▸ **EXERCISE INSTRUCTIONS**
Look below for the line containing "Conseil de sécurité"; from there through the line containing "(21 civil·e·s en", both lines included, please set down each line exactly and nothing else.

(Extracted records)
......
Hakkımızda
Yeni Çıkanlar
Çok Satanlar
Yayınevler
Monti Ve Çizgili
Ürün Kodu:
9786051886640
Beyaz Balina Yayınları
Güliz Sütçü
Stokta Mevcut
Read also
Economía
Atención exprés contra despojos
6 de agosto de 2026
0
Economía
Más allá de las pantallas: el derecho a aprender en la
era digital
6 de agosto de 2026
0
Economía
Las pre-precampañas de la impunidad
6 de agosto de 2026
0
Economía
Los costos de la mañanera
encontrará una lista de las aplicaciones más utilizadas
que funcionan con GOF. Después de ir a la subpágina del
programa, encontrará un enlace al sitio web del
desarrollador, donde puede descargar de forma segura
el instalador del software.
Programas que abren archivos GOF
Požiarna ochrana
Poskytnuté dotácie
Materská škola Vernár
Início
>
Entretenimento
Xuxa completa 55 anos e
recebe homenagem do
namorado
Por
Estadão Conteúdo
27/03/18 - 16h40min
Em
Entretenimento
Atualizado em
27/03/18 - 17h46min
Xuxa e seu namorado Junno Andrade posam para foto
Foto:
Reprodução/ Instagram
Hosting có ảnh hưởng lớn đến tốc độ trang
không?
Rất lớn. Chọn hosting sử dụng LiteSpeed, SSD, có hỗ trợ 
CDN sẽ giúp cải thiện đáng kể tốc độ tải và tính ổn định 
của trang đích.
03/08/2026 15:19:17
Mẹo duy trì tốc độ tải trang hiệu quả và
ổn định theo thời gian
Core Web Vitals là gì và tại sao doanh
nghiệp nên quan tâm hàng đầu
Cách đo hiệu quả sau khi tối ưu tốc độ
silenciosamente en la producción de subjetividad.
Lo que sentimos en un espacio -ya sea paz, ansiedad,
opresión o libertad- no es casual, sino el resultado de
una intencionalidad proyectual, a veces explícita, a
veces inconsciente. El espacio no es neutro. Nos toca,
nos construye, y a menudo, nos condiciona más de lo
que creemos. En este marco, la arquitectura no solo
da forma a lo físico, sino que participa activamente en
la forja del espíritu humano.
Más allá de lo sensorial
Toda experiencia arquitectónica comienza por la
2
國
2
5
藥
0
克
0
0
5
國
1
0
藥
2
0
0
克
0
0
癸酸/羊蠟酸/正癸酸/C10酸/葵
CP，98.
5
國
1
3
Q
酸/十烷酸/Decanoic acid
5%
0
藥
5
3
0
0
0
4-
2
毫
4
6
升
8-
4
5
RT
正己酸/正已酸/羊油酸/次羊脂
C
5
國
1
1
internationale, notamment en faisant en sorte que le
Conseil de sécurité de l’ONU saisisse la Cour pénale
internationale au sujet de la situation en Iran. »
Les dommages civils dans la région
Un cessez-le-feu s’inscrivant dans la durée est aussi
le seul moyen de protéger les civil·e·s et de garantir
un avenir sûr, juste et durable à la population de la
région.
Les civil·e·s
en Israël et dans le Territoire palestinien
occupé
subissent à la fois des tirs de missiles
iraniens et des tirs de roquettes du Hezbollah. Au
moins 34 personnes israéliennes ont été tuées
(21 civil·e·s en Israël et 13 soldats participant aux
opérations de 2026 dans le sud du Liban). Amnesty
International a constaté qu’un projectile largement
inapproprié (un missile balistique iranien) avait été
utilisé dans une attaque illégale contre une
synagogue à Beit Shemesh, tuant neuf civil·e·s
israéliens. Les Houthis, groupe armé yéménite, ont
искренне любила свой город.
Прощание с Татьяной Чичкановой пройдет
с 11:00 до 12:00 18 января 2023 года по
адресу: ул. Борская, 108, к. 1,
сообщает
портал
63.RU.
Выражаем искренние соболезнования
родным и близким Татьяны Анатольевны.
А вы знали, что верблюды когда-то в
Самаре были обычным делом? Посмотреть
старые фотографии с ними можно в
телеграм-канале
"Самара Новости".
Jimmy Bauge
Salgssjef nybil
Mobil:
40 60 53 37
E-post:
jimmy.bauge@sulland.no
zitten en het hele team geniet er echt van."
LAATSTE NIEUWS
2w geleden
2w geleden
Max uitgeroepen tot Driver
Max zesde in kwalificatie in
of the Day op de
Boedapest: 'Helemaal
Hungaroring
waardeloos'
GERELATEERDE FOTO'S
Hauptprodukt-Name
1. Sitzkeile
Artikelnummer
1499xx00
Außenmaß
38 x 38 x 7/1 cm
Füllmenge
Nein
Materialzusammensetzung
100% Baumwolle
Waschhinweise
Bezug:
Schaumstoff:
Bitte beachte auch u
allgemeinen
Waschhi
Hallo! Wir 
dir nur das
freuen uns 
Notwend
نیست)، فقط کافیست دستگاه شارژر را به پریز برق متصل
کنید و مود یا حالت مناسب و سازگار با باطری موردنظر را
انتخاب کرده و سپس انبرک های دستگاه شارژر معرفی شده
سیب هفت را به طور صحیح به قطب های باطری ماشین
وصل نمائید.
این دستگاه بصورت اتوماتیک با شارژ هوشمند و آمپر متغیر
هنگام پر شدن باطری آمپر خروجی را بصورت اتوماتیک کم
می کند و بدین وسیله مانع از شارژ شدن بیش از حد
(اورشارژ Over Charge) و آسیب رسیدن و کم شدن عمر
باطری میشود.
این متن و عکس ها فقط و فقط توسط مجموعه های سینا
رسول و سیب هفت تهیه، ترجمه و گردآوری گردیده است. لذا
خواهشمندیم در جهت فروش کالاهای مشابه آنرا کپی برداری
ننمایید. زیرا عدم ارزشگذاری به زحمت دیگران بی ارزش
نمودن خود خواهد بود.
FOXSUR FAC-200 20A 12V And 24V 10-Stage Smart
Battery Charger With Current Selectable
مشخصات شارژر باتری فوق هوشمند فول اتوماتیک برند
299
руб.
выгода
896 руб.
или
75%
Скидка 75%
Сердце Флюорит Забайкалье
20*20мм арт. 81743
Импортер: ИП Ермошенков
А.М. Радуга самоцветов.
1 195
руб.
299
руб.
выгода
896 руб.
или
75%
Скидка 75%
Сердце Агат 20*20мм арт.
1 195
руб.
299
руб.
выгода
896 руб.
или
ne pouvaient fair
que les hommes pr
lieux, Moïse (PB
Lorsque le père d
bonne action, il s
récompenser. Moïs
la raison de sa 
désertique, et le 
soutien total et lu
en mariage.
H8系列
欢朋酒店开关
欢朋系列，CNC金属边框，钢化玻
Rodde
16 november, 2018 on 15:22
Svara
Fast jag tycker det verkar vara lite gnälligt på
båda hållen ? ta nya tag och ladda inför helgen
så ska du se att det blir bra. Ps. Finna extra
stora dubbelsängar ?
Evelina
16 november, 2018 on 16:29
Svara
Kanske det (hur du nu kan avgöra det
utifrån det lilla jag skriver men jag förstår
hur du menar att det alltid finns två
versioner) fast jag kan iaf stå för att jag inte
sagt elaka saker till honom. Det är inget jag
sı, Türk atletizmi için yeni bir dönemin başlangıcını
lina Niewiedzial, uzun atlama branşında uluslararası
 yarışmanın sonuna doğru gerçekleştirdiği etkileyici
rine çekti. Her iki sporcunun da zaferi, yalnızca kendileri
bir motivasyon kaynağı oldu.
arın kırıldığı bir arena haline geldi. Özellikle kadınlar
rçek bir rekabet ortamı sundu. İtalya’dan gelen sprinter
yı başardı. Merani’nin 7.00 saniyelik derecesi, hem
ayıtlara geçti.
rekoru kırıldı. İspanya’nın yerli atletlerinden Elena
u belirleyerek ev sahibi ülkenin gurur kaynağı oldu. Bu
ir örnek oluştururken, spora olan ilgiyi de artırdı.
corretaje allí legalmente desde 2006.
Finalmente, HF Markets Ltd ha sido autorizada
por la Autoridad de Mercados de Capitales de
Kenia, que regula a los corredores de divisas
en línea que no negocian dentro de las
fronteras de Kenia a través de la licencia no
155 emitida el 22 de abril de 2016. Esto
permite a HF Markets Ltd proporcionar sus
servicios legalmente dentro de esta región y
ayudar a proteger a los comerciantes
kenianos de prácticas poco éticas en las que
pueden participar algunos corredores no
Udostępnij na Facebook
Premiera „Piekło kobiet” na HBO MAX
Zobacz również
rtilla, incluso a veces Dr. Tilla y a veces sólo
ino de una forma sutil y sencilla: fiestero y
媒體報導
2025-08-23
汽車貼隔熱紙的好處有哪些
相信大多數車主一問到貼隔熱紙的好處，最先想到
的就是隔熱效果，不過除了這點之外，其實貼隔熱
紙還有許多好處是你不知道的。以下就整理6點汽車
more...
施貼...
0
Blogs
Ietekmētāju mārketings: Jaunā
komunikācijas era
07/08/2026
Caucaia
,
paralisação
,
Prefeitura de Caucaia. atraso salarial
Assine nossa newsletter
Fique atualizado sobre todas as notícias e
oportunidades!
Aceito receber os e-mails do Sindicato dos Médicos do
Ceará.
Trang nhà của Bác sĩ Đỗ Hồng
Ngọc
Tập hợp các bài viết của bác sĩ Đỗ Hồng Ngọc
......
▸ **TASK OUTPUT**
Conseil de sécurité de l’ONU saisisse la Cour pénale
internationale au sujet de la situation en Iran. »
Les dommages civils dans la région
Un cessez-le-feu s’inscrivant dans la durée est aussi
le seul moyen de protéger les civil·e·s et de garantir
un avenir sûr, juste et durable à la population de la
région.
Les civil·e·s
en Israël et dans le Territoire palestinien
occupé
subissent à la fois des tirs de missiles
iraniens et des tirs de roquettes du Hezbollah. Au
moins 34 personnes israéliennes ont été tuées
(21 civil·e·s en Israël et 13 soldats participant aux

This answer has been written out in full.